South Korean newspapers have dug up unidentified historical records which, they say, show the Dmitri Donskoi had been carrying a huge cargo of gold bars.

The Korea Stock Exchange is not convinced. Yesterday it suspended trading in Dong Ah's shares and demanded an explanation of the rumours. The exchange's concern could have something to with the fact that Dong Ah Construction and Industrial Co, the nation's fifth-largest builder, has been bankrupt for a month.

In the two days since the rumours of its Eldorado at the bottom of the sea first emerged, Dong Ah's share price has leapt up by 30 per cent. There are other problems with this South Korean fairy tale.

To be worth $125bn at today's prices, there would have to be 14,000 tonnes of gold in the wreck of the ship, 13 per cent of all the gold mined in the world. Dong Ah will confirm only that it has found a sunken ship, and denies there is gold on board. A spokesman said the company had no clues about the identity of the ship, and admitted information on the wreck was being kept under wraps even within the company.

An official from the Korea Ocean Research Institute, which made a year-long hunt for the Dmitri Donskoi under a contract with Dong Ah, said the search for the Russian boat had been suspended for months.
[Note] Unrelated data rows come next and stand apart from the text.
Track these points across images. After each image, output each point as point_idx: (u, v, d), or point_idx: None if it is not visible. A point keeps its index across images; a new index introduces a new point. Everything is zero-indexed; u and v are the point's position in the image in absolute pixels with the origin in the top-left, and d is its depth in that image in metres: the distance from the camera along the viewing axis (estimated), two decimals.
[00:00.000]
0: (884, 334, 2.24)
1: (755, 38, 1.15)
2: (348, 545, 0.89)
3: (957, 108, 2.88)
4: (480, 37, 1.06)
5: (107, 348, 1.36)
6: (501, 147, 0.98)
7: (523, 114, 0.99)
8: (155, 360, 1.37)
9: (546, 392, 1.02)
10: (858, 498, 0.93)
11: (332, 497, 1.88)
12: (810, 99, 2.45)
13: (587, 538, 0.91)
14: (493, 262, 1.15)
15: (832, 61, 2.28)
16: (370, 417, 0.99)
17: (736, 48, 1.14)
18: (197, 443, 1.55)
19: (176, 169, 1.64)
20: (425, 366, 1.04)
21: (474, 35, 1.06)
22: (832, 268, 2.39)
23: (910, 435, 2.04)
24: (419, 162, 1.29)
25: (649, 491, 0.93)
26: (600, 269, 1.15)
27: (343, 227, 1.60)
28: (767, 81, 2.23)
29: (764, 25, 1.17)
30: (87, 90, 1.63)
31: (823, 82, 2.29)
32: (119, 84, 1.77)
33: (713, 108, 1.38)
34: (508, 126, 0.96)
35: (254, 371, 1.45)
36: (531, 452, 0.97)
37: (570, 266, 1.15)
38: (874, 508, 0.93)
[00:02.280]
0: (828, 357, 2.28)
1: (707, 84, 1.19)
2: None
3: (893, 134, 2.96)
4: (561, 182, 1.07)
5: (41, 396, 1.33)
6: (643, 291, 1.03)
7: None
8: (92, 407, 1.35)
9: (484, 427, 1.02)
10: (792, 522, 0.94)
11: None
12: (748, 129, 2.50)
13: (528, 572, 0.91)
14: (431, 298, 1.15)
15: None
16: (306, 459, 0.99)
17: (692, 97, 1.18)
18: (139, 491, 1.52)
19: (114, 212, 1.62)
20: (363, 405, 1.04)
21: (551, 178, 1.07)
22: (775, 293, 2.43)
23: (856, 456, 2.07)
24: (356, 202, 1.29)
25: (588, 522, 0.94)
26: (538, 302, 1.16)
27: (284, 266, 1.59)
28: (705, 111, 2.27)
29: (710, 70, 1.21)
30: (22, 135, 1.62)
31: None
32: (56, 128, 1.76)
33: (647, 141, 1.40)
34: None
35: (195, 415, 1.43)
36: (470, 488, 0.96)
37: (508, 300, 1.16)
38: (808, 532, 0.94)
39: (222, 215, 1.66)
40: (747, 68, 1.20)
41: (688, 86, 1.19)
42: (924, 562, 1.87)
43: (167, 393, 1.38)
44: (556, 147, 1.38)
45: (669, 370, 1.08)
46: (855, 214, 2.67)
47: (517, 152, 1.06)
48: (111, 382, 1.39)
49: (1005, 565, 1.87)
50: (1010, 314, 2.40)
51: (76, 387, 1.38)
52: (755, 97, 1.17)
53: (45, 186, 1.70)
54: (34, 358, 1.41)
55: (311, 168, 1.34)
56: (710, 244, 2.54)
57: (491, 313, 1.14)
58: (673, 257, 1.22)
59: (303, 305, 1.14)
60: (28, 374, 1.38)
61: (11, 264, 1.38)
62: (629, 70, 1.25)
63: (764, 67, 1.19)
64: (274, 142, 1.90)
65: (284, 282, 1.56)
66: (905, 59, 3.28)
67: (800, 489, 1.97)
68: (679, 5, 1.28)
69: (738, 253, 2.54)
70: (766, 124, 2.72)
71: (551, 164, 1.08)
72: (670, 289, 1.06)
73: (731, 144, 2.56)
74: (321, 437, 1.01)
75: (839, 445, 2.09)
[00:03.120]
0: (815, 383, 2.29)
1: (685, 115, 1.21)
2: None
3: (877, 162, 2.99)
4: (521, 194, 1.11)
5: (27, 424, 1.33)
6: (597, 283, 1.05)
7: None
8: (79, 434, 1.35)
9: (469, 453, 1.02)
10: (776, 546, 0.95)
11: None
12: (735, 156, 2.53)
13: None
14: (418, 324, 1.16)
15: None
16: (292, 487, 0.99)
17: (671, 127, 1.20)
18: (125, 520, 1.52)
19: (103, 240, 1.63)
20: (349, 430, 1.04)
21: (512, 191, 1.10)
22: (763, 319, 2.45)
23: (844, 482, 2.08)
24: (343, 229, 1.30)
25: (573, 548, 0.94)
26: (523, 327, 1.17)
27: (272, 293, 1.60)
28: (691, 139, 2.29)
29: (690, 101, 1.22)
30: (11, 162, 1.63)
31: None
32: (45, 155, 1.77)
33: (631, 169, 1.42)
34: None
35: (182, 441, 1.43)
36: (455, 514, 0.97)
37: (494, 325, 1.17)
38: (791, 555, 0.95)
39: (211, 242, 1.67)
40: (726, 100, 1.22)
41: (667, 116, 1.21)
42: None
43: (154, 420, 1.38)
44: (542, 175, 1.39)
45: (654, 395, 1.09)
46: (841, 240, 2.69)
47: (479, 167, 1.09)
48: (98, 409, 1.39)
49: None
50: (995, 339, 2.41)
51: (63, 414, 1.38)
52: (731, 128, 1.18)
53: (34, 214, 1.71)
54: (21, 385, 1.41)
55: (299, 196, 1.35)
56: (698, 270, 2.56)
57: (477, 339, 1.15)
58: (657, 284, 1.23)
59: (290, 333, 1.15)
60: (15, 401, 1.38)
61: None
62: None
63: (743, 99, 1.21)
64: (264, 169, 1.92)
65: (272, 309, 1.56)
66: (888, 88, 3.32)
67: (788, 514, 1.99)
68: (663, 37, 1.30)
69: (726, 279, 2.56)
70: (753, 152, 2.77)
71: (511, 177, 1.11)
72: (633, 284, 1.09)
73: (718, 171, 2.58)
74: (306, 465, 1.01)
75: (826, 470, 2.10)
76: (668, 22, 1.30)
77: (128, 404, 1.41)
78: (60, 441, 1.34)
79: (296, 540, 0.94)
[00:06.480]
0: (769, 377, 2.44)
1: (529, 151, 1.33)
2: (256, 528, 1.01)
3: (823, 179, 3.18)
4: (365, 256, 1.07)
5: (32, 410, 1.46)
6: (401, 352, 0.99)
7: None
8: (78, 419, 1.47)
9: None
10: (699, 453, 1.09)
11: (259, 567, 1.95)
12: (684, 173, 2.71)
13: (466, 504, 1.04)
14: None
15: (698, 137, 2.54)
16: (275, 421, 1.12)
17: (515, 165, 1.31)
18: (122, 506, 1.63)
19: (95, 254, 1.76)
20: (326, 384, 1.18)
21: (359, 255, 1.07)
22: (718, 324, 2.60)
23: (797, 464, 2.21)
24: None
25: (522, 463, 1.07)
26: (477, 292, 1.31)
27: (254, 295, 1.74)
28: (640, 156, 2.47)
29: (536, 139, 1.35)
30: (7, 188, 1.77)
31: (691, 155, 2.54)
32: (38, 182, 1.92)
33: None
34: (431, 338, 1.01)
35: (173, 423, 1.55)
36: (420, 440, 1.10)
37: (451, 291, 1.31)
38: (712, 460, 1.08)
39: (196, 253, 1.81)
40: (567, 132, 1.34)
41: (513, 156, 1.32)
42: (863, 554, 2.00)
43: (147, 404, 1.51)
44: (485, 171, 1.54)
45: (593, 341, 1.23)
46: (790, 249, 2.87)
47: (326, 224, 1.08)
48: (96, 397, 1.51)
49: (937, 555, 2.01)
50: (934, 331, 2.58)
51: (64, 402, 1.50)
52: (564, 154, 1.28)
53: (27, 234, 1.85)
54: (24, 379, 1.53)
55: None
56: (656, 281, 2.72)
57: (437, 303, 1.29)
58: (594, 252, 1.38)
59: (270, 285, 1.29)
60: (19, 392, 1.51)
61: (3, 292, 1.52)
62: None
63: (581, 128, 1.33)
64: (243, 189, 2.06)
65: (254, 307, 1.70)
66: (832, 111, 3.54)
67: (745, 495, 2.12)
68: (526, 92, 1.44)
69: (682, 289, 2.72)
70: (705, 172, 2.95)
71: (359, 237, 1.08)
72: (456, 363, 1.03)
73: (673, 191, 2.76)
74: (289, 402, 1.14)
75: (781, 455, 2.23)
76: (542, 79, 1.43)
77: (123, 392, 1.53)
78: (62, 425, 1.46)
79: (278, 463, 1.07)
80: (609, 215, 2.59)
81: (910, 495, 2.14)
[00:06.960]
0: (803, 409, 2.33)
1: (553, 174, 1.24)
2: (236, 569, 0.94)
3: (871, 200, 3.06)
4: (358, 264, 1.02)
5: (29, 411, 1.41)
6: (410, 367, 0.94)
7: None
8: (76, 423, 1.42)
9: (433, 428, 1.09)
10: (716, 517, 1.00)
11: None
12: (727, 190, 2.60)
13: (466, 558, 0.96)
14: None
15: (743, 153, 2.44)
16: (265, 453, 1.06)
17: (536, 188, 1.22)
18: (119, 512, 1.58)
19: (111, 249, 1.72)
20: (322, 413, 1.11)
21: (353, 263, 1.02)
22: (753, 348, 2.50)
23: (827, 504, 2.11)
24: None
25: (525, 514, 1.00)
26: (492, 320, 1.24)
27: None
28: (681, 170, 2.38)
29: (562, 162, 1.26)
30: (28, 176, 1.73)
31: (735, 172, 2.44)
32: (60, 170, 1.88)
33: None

Russian officials scornfully brushed the reports aside as "utter nonsense" yesterday, saying the most Dong Ah could have found is a petty cash box.

"It is out of the question that [the warship] had gold bars in its hold, because it was Russia's practice to send gold to the Far East on special rail cars," said Sergei Klimovsky, the scientific secretary of St Petersburg's central naval museum.

"If they found anything, it could be the cash box for the officers' money supply."

The legend of fabulous treasure hoards in sunken Russian ships first took hold of the Far East in 1993, when Japanese divers discovered the wreck of the Admiral Nakhimov in the same waters as the Dmitri Donskoi. The Japanese divers found no treasure.

The Dmitri Donskoi, which was hopelessly under-armed, say military historians, sank off the Korean coast in 1905, during the Russian navy's devastating defeat in the Russo- Japanese war - a defeat which incensed the Russian public and contributed to the 1917 Bolshevik Revolution.